### DOCUMENT PASSAGE
No one knows exactly what was happening in the universe until 1 second after the Big Bang, when the universe cooled off enough for protons and neutrons to collide and stick together. Many scientists do think that the universe went through a process of exponential expansion called inflation during that first second. This would have smoothed out the fabric of space-time and could explain why matter is so evenly distributed in the universe today.
Before the bang
It's possible that before the Big Bang, the universe was an infinite stretch of an ultrahot, dense material, persisting in a steady state until, for some reason, the Big Bang occured. This extra-dense universe may have been governed by quantum mechanics, the physics of the extremely small scale, Carroll said. The Big Bang, then, would have represented the moment that classical physics took over as the major driver of the universe's evolution. [What Is Quantum Mechanics?]
For Stephen Hawking, this moment was all that mattered: Before the Big Bang, he said, events are unmeasurable, and thus undefined. Hawking called this the no-boundary proposal: Time and space, he said, are finite, but they don’t have any boundaries or starting or ending points, the same way that the planet Earth is finite but has no edge.
"Since events before the Big Bang have no observational consequences, one may as well cut them out of the theory and say that time began at the Big Bang," he said in an interview on the National Geographic show "StarTalk" in 2018.
Or perhaps there was something else before the Big Bang that's worth pondering. One idea is that the Big Bang isn't the beginning of time, but rather that it was a moment of symmetry. In this idea, prior to the Big Bang, there was another universe, identical to this one but with entropy increasing toward the past instead of toward the future.

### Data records

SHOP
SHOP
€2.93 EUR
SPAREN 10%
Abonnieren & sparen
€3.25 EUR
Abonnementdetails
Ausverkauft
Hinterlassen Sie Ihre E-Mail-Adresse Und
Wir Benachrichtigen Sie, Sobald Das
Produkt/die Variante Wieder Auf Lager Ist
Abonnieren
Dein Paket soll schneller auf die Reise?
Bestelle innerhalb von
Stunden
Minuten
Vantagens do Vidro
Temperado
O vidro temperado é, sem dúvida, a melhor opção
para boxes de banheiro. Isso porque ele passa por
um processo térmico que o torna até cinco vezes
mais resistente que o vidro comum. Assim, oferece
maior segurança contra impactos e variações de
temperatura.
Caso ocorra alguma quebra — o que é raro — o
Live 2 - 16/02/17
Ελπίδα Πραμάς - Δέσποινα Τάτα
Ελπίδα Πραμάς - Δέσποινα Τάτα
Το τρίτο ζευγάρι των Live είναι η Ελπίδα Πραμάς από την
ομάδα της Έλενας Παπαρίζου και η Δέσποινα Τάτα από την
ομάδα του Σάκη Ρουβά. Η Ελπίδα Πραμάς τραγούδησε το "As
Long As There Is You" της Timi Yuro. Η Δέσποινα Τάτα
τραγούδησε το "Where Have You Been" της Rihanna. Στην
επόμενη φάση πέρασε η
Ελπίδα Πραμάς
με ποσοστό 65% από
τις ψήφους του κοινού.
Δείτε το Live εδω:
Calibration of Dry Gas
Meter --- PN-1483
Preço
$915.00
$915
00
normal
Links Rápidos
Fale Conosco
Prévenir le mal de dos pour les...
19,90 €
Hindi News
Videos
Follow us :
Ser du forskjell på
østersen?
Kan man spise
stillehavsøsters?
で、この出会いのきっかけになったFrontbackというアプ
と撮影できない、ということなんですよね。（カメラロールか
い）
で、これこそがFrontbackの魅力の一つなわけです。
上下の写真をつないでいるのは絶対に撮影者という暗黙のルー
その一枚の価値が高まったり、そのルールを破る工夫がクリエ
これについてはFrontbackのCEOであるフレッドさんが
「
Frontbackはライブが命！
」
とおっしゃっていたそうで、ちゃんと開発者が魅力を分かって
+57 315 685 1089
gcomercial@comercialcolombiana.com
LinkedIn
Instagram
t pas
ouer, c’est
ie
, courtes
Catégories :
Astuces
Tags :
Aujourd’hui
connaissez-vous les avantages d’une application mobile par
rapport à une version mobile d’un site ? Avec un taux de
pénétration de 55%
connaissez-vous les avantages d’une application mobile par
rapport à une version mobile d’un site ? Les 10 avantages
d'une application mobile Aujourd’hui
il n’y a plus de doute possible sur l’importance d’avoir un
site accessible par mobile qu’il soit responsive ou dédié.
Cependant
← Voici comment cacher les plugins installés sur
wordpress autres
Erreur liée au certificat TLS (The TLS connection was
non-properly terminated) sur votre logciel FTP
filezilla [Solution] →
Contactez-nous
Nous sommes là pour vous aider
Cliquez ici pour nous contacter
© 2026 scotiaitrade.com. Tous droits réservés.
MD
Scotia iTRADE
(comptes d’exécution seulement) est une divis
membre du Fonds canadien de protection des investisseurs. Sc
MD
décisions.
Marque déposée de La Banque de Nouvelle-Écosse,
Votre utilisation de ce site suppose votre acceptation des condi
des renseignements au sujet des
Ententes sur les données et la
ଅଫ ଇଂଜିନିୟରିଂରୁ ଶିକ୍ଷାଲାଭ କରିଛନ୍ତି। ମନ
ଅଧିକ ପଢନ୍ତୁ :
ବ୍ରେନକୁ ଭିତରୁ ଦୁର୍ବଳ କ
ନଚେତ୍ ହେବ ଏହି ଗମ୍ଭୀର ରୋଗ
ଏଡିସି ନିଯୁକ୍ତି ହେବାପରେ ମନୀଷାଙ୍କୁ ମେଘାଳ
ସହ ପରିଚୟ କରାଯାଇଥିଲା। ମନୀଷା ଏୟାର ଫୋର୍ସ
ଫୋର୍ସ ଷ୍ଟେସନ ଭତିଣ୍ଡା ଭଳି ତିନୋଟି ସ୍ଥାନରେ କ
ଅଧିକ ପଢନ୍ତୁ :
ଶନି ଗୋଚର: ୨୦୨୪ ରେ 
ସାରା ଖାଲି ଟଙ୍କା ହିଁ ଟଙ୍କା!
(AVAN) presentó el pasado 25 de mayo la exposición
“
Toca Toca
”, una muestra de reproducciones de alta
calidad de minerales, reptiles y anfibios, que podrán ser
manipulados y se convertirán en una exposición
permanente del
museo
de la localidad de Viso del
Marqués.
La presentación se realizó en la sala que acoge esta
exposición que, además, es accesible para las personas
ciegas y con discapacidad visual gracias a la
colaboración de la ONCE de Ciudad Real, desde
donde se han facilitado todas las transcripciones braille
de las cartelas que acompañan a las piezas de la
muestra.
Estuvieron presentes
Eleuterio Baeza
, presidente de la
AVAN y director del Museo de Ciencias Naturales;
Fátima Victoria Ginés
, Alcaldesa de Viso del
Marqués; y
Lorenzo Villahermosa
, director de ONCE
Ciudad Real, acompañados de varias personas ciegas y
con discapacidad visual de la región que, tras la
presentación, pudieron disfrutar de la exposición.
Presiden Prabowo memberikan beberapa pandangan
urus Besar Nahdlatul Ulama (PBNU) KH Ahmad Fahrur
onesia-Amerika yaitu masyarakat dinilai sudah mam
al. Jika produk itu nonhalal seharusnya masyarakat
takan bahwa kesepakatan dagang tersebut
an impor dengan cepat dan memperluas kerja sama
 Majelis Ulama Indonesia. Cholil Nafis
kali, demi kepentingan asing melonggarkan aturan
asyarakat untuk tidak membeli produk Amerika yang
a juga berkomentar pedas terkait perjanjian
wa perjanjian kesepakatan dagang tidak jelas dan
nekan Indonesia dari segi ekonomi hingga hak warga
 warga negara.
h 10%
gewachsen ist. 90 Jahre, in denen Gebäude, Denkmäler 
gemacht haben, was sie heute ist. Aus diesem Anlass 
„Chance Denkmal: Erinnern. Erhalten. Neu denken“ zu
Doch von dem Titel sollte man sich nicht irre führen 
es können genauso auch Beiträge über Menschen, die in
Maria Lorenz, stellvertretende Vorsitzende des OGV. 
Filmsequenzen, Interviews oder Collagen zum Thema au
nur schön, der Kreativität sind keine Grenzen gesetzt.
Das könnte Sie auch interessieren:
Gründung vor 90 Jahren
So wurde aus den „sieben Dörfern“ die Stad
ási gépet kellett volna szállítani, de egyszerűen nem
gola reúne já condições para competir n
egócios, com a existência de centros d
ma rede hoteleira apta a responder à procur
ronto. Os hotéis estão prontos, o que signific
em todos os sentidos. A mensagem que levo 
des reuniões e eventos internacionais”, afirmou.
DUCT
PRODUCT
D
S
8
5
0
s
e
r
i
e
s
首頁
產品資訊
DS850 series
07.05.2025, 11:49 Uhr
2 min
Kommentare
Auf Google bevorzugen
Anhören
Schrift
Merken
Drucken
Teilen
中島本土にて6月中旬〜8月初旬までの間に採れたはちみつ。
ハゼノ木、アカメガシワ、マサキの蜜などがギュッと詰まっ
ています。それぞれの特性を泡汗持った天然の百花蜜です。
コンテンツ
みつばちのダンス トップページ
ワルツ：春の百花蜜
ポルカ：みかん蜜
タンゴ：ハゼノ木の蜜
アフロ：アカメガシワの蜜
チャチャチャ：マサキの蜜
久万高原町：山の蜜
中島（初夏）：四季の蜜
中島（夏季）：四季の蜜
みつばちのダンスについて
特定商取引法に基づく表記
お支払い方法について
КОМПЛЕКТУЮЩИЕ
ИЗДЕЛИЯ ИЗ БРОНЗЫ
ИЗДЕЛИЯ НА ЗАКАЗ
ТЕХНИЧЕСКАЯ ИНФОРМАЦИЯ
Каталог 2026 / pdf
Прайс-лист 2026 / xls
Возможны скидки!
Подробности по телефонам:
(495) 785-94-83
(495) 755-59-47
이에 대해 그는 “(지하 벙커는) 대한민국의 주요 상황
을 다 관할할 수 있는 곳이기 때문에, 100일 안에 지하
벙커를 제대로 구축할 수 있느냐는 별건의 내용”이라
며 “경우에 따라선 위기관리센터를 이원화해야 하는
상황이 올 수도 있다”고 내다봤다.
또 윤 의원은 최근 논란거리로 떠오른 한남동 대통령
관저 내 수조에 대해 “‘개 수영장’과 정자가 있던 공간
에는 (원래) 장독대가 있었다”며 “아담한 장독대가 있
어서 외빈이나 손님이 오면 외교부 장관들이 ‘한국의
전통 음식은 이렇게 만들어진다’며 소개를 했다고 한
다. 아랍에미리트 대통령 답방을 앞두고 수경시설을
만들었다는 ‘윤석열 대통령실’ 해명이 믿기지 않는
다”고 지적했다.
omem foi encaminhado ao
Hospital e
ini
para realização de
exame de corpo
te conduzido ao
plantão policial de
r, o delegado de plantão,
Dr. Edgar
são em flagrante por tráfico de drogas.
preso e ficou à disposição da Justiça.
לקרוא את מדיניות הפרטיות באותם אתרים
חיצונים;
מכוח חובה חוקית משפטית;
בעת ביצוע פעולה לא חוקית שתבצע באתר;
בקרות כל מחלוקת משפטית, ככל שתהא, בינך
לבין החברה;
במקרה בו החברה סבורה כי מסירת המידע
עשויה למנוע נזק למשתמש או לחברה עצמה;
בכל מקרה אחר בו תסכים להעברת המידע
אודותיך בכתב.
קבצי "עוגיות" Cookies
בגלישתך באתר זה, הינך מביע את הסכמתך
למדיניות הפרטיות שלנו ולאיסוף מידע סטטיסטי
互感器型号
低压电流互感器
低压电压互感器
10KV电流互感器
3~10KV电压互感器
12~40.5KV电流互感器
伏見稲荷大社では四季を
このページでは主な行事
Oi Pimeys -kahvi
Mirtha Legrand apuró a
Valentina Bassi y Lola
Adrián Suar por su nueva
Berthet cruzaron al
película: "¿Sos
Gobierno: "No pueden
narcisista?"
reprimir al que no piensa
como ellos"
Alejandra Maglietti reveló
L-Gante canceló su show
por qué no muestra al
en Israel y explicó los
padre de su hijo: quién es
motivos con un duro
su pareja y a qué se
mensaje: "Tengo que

### YOUR TASKS
1) Name each possibility the passage about the Big Bang gives for what came before it.
2) Rewrite the Big Bang passage starting with "Before the bang" and going on through "has no edge.", putting "extremely hot" in place of "ultrahot".
3) According to the Big Bang passage, why did Hawking say one may as well say that time began at the Big Bang?

### RESULTS OF THE EXERCISE
1)
- The universe may have been an infinite stretch of ultrahot, dense material, staying in a steady state until the Big Bang happened.
- Events before the Big Bang may be unmeasurable and thus undefined, so time began at the Big Bang (Hawking's no-boundary proposal).
- There may have been another universe, identical to this one but with entropy increasing toward the past instead of the future.

2)
Before the bang
It's possible that before the Big Bang, the universe was an infinite stretch of an extremely hot, dense material, persisting in a steady state until, for some reason, the Big Bang occured. This extra-dense universe may have been governed by quantum mechanics, the physics of the extremely small scale, Carroll said. The Big Bang, then, would have represented the moment that classical physics took over as the major driver of the universe's evolution. [What Is Quantum Mechanics?]
For Stephen Hawking, this moment was all that mattered: Before the Big Bang, he said, events are unmeasurable, and thus undefined. Hawking called this the no-boundary proposal: Time and space, he said, are finite, but they don’t have any boundaries or starting or ending points, the same way that the planet Earth is finite but has no edge.

3) Events before the Big Bang have no observational consequences, so they cannot be measured and are thus undefined. For that reason, he said they could be cut out of the theory.